Temperament & Captive Care
The Maroon Clownfish is the largest known species of clownfish and has developed a reputation for their bold behavior. The females can grow to 6” and can be very territorial especially when defending a nest of eggs. It is best to not mix maroon clownfish with any other clownfish species in your tank and to only keep a mated pair or a single fish. Captive bred Maroon Clownfish are generally less aggressive compared to wild collected fish.
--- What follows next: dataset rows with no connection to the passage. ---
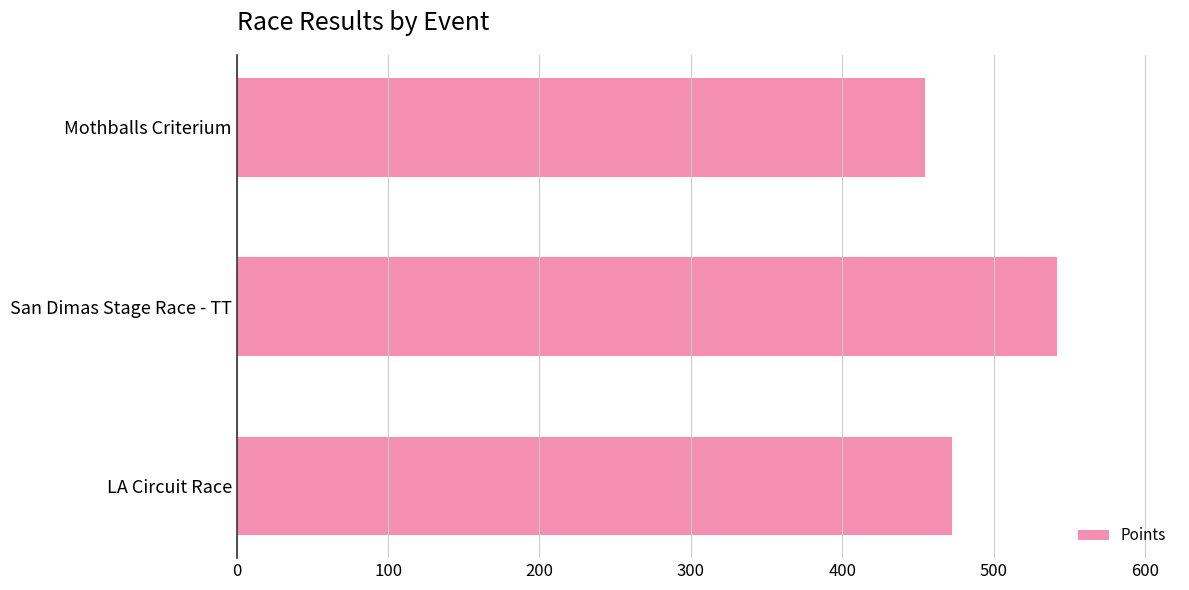

True or false: the data shows 541.8 at San Dimas Stage Race - TT.

True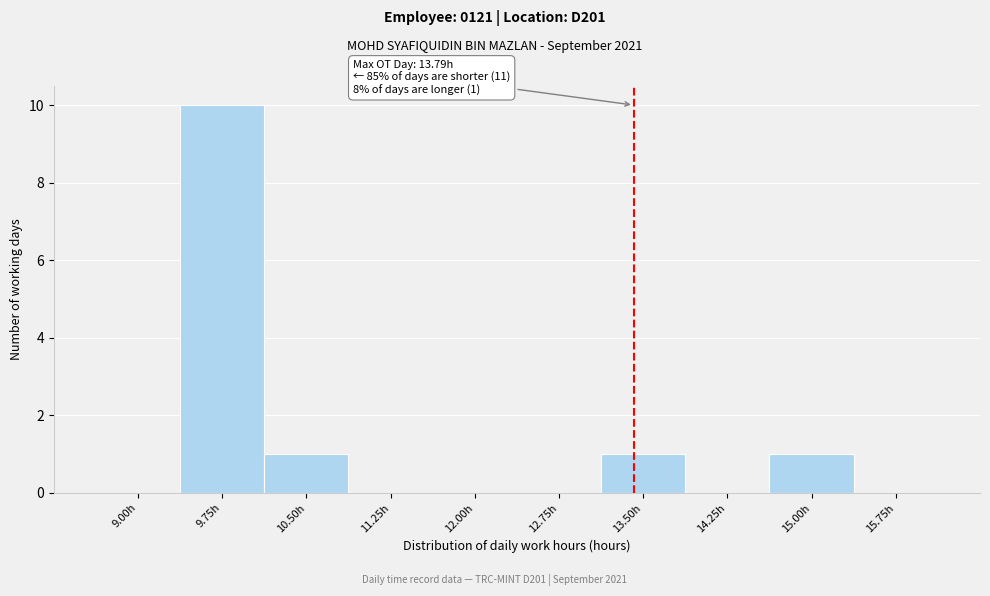

Reading left to right, transcribe all the data shown in this chart.

9.00h=0	9.75h=10	10.50h=1	11.25h=0	12.00h=0	12.75h=0	13.50h=1	14.25h=0	15.00h=1	15.75h=0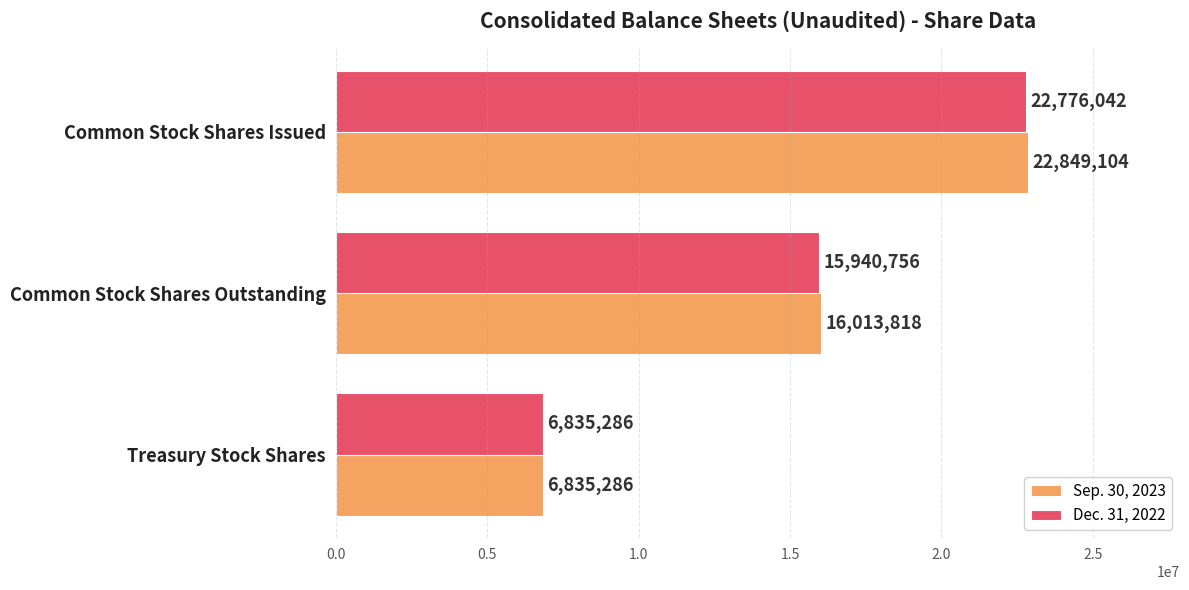

Rank the series by their average value, from lowest to highest.

Dec. 31, 2022, Sep. 30, 2023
Maroon Clownfish have a healthy appetite. Most clownfish are omnivorous feeders, meaning that they will consume a variety of different food types. In nature the diet of clownfish consists of crustaceans (such as copepods and amphipods), algae, polychaete worms and leftovers from the anemone’s meal. Our captive bred fish are conditioned to eat a variety of aquarium diets including pellets, flake food, frozen Mysis shrimp, and frozen brine shrimp.
Aquarium Host Anemones
Maroon Clownfish will readily accept a wide variety of host anemones and many hobbyists keep them with the popular and hardy Bubble Tip Anemone (Entacmaea quadricolor). Clownfish do not require host anemones to survive or thrive. However, in most cases they will readily accept them. For Goldflake Maroon Clownfish we recommend the popular and hardy Bubble Tip Anemone (Entacmaea quadricolor).